MATERIALS PROVIDED
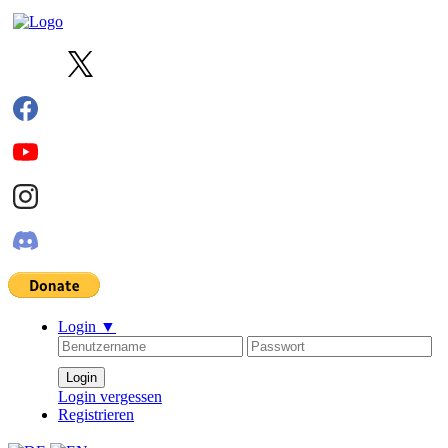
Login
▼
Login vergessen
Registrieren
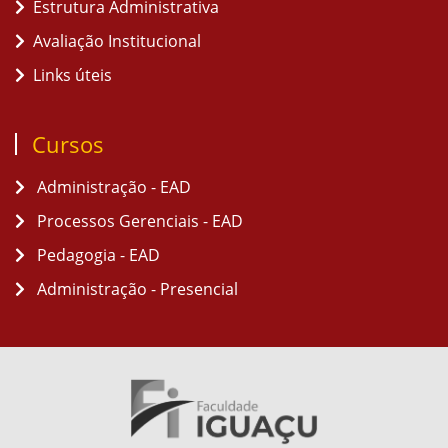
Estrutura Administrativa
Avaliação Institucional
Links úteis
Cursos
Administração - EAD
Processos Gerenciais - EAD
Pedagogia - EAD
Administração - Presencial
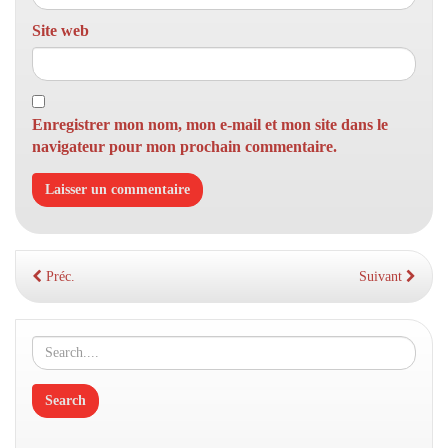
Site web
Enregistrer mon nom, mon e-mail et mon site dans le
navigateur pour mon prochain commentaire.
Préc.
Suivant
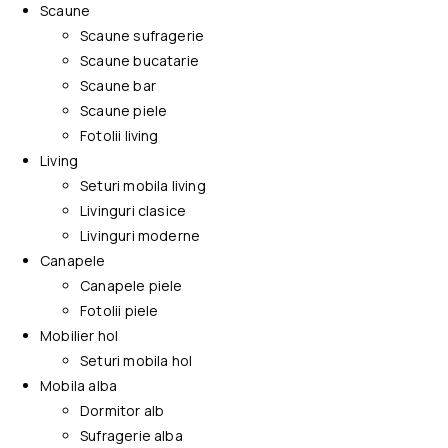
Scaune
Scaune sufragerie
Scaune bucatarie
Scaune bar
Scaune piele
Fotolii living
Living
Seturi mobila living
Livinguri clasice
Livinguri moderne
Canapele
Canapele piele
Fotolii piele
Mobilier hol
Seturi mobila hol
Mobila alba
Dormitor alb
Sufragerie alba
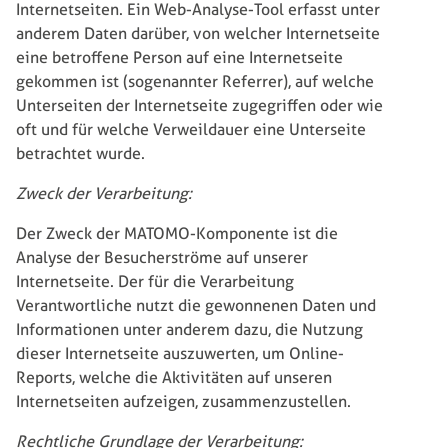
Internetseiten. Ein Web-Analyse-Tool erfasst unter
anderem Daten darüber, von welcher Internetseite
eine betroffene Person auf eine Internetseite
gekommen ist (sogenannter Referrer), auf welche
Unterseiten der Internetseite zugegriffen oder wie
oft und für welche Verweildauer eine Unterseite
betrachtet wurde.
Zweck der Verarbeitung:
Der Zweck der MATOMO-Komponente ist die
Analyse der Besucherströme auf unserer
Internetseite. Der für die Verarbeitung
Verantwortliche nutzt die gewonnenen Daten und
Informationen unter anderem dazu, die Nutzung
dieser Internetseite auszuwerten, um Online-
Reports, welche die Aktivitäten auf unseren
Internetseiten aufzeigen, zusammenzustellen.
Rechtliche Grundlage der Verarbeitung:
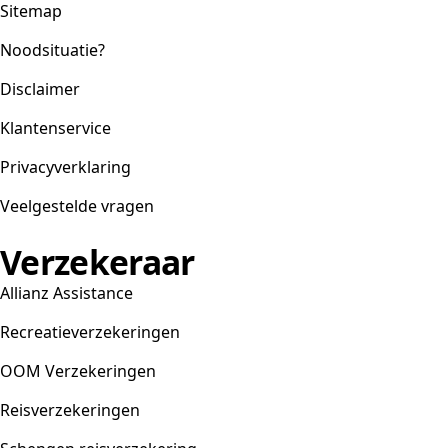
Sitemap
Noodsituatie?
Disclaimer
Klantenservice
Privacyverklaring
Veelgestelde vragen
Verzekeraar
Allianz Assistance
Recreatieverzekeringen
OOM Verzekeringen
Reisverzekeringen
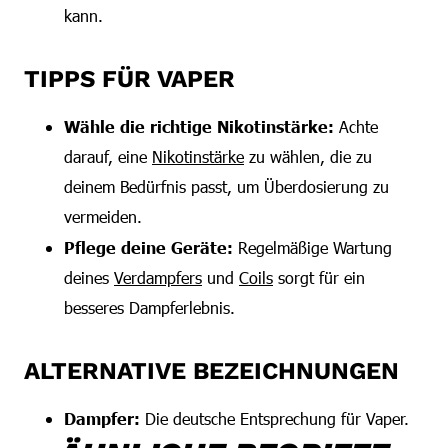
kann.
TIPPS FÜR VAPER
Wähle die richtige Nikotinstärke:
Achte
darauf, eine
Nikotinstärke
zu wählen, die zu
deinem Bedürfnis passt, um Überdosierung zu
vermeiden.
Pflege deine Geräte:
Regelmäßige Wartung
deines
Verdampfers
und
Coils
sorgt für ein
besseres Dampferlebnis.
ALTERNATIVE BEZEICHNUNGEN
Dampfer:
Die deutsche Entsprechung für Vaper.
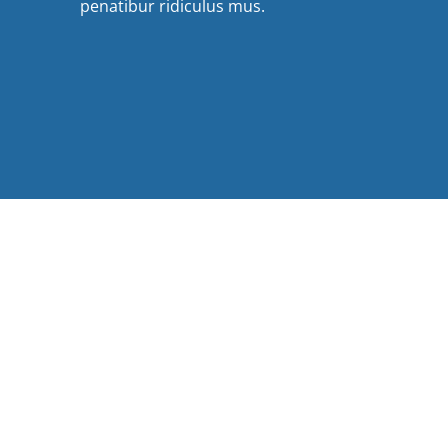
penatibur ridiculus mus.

WHAT YOU ARE ASKED TO DO
Transcribe the listing above in full. Pictures are not part of the copy.

ANSWER
Login
▼
Login vergessen
Registrieren
Estrutura Administrativa
Avaliação Institucional
Links úteis
Cursos
Administração - EAD
Processos Gerenciais - EAD
Pedagogia - EAD
Administração - Presencial
Site web
Enregistrer mon nom, mon e-mail et mon site dans le
navigateur pour mon prochain commentaire.
Préc.
Suivant
Scaune
Scaune sufragerie
Scaune bucatarie
Scaune bar
Scaune piele
Fotolii living
Living
Seturi mobila living
Livinguri clasice
Livinguri moderne
Canapele
Canapele piele
Fotolii piele
Mobilier hol
Seturi mobila hol
Mobila alba
Dormitor alb
Sufragerie alba
Internetseiten. Ein Web-Analyse-Tool erfasst unter
anderem Daten darüber, von welcher Internetseite
eine betroffene Person auf eine Internetseite
gekommen ist (sogenannter Referrer), auf welche
Unterseiten der Internetseite zugegriffen oder wie
oft und für welche Verweildauer eine Unterseite
betrachtet wurde.
Zweck der Verarbeitung:
Der Zweck der MATOMO-Komponente ist die
Analyse der Besucherströme auf unserer
Internetseite. Der für die Verarbeitung
Verantwortliche nutzt die gewonnenen Daten und
Informationen unter anderem dazu, die Nutzung
dieser Internetseite auszuwerten, um Online-
Reports, welche die Aktivitäten auf unseren
Internetseiten aufzeigen, zusammenzustellen.
Rechtliche Grundlage der Verarbeitung:
Sitemap
Noodsituatie?
Disclaimer
Klantenservice
Privacyverklaring
Veelgestelde vragen
Verzekeraar
Allianz Assistance
Recreatieverzekeringen
OOM Verzekeringen
Reisverzekeringen
kann.
TIPPS FÜR VAPER
Wähle die richtige Nikotinstärke:
Achte
darauf, eine
Nikotinstärke
zu wählen, die zu
deinem Bedürfnis passt, um Überdosierung zu
vermeiden.
Pflege deine Geräte:
Regelmäßige Wartung
deines
Verdampfers
und
Coils
sorgt für ein
besseres Dampferlebnis.
ALTERNATIVE BEZEICHNUNGEN
Dampfer:
Die deutsche Entsprechung für Vaper.
penatibur ridiculus mus.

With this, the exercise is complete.